▶ [Work to be completed]:
Rename "right wrist" to "right hand" everywhere in the items, then write out all the lines again with nothing else changed and with the pictures left out.

Keypoint coordinate data:
*** Block opens ***

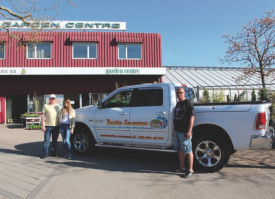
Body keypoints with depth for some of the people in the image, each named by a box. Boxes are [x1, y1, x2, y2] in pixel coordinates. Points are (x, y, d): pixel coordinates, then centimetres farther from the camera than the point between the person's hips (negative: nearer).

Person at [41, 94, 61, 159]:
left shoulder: (58, 106, 12)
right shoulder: (45, 106, 5)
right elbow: (43, 116, 1)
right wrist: (43, 125, -6)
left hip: (56, 126, 2)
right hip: (48, 126, -2)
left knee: (55, 140, 9)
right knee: (46, 140, -2)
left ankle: (53, 153, 19)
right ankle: (45, 153, 5)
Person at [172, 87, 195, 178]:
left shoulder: (188, 103, -9)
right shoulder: (178, 103, 16)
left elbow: (192, 117, -15)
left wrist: (189, 131, -20)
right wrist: (174, 129, 19)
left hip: (184, 132, -9)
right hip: (177, 131, 9)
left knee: (188, 151, -2)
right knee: (180, 150, 15)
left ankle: (190, 170, 7)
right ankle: (182, 167, 28)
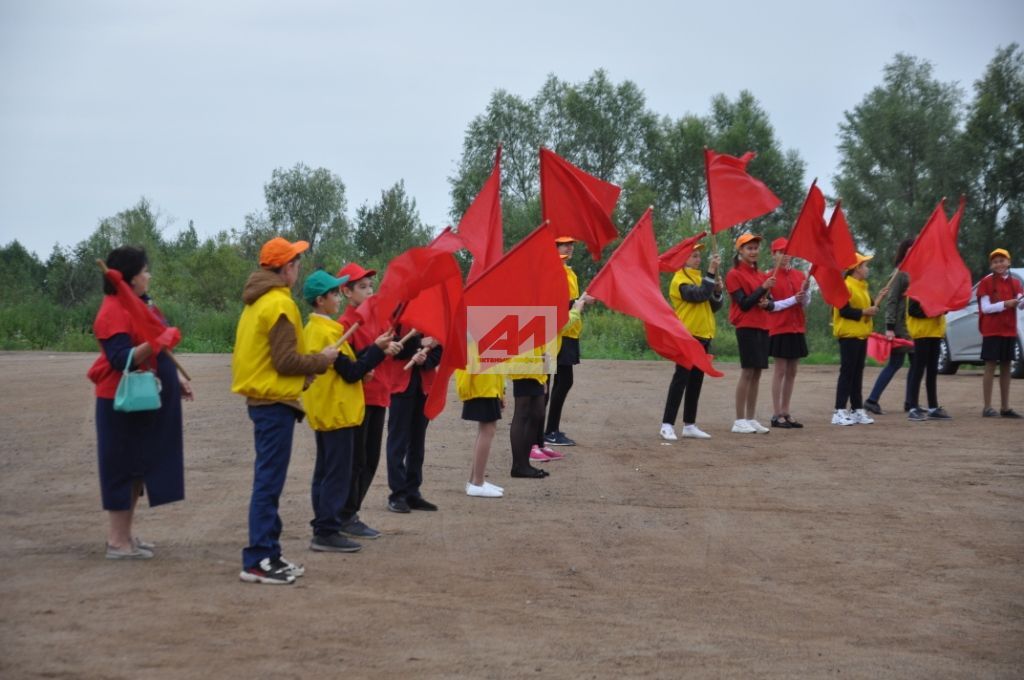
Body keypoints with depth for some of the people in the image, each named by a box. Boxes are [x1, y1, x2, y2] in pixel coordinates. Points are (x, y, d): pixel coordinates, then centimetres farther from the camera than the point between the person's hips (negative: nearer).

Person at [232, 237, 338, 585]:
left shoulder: (257, 302, 15)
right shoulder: (280, 304, -15)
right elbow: (286, 361, -19)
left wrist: (312, 363, 15)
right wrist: (322, 359, -6)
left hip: (259, 397, 10)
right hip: (275, 401, -10)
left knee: (268, 480, 14)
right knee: (269, 481, -8)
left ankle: (268, 553, 18)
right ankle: (258, 560, -7)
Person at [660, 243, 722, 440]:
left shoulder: (699, 278, 17)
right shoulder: (680, 280, -8)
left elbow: (714, 306, 14)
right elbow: (699, 295, -24)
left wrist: (717, 290, -4)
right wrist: (711, 272, -22)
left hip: (703, 337, 8)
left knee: (696, 382, 9)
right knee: (681, 380, -11)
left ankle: (689, 425, 13)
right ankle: (667, 425, -11)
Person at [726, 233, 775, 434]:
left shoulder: (761, 275, 15)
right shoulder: (734, 274, -5)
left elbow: (771, 303, 16)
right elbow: (744, 303, -11)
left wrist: (767, 303, -7)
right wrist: (763, 288, -19)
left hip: (762, 327, 7)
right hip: (746, 327, -7)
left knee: (757, 373, 6)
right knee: (747, 372, -9)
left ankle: (750, 419, 11)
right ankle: (739, 421, -5)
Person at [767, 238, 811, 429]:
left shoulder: (799, 275, 9)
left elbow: (806, 302, 7)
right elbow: (770, 305, -8)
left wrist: (805, 291, -13)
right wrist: (792, 300, -15)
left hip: (797, 329, 5)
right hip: (779, 329, -5)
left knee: (792, 372, 7)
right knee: (780, 371, -5)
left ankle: (786, 413, 13)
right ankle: (777, 415, -2)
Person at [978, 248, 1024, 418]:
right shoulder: (986, 282, -3)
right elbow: (985, 307, -9)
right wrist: (1005, 304, -21)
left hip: (1009, 331, 5)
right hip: (992, 331, -5)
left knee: (1006, 367, 7)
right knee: (990, 367, -6)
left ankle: (1005, 407, 11)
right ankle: (987, 407, -6)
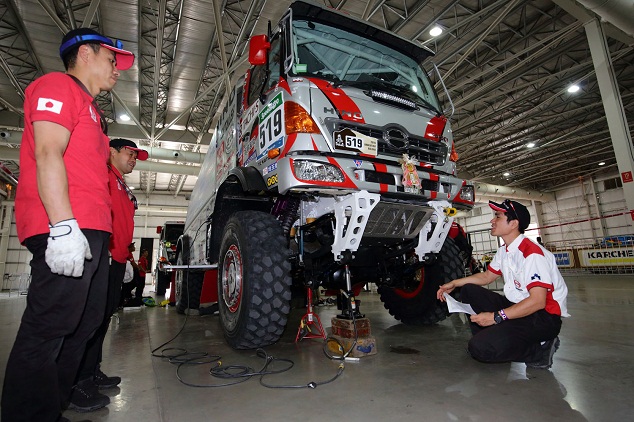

*** Block closes ***

▶ [Solution for this problem]:
Body keypoints with depth for some of the people in the image, each named by a box. Boxes are [x1, y1, x2, y2] in pixel coordinates. Points are (x, y, d): pixel coordinates, then centimetres farther from the camera than the point between the person's hips (negative: nearer).

Person at [41, 94, 61, 159]:
left shoulder: (58, 106, 12)
right shoulder: (45, 106, 5)
right elbow: (43, 116, 1)
right hand: (43, 125, -6)
left hip: (56, 126, 2)
right hip: (48, 126, -2)
left knee: (55, 140, 9)
right knee: (46, 140, -2)
left ankle: (53, 153, 19)
right ankle: (45, 153, 5)
Person at [172, 87, 195, 178]:
left shoulder: (188, 103, -9)
right shoulder: (178, 103, 16)
left elbow: (192, 117, -15)
left wrist: (189, 131, -20)
right hand: (174, 129, 19)
left hip: (184, 132, -9)
right hip: (177, 131, 9)
left knee: (188, 151, -2)
right knee: (180, 150, 15)
left ankle: (190, 170, 7)
right ankle: (182, 167, 28)
Body keypoints with depth for some of the people in the image, each named by a box. Boxes are [x1, y1, x2, y2] in pixel coordinates. Points are (x, y, d): pixel coordinates, then centimetres farther from the camera than the point between the person's hips (negative: nearer).

Person at [232, 237, 338, 585]:
left shoulder: (257, 302, 15)
right shoulder: (280, 304, -15)
right elbow: (286, 361, -19)
left wrist: (312, 363, 15)
right hand: (322, 359, -6)
left hip: (259, 397, 10)
right hip: (275, 401, -10)
left knee: (268, 480, 14)
right knee: (269, 481, -8)
left ankle: (268, 553, 18)
right ankle: (258, 560, -7)
Person at [660, 243, 722, 440]:
left shoulder: (699, 278, 17)
right shoulder: (680, 280, -8)
left elbow: (714, 306, 14)
right elbow: (699, 295, -24)
left wrist: (717, 290, -4)
right hand: (711, 272, -22)
left hip: (703, 337, 8)
left knee: (696, 382, 9)
right knee: (681, 380, -11)
left ankle: (689, 425, 13)
right ankle: (667, 425, -11)
Person at [726, 233, 775, 434]:
left shoulder: (761, 275, 15)
right shoulder: (734, 274, -5)
left elbow: (771, 303, 16)
right elbow: (744, 303, -11)
left wrist: (767, 303, -7)
right hand: (763, 288, -19)
left hip: (762, 327, 7)
right hip: (746, 327, -7)
left knee: (757, 373, 6)
right knee: (747, 372, -9)
left ankle: (750, 419, 11)
right ankle: (739, 421, -5)
Person at [767, 238, 811, 429]:
left shoulder: (799, 275, 9)
left elbow: (806, 302, 7)
right elbow: (770, 305, -8)
left wrist: (805, 291, -13)
right hand: (792, 300, -15)
left hip: (797, 329, 5)
right hip: (779, 329, -5)
left knee: (792, 372, 7)
right knee: (780, 371, -5)
left ankle: (786, 413, 13)
right ankle: (777, 415, -2)
Person at [978, 248, 1024, 418]:
right shoulder: (986, 282, -3)
right elbow: (985, 307, -9)
right hand: (1005, 304, -21)
left hip: (1009, 331, 5)
right hip: (992, 331, -5)
left knee: (1006, 367, 7)
right knee: (990, 367, -6)
left ankle: (1005, 407, 11)
right ankle: (987, 407, -6)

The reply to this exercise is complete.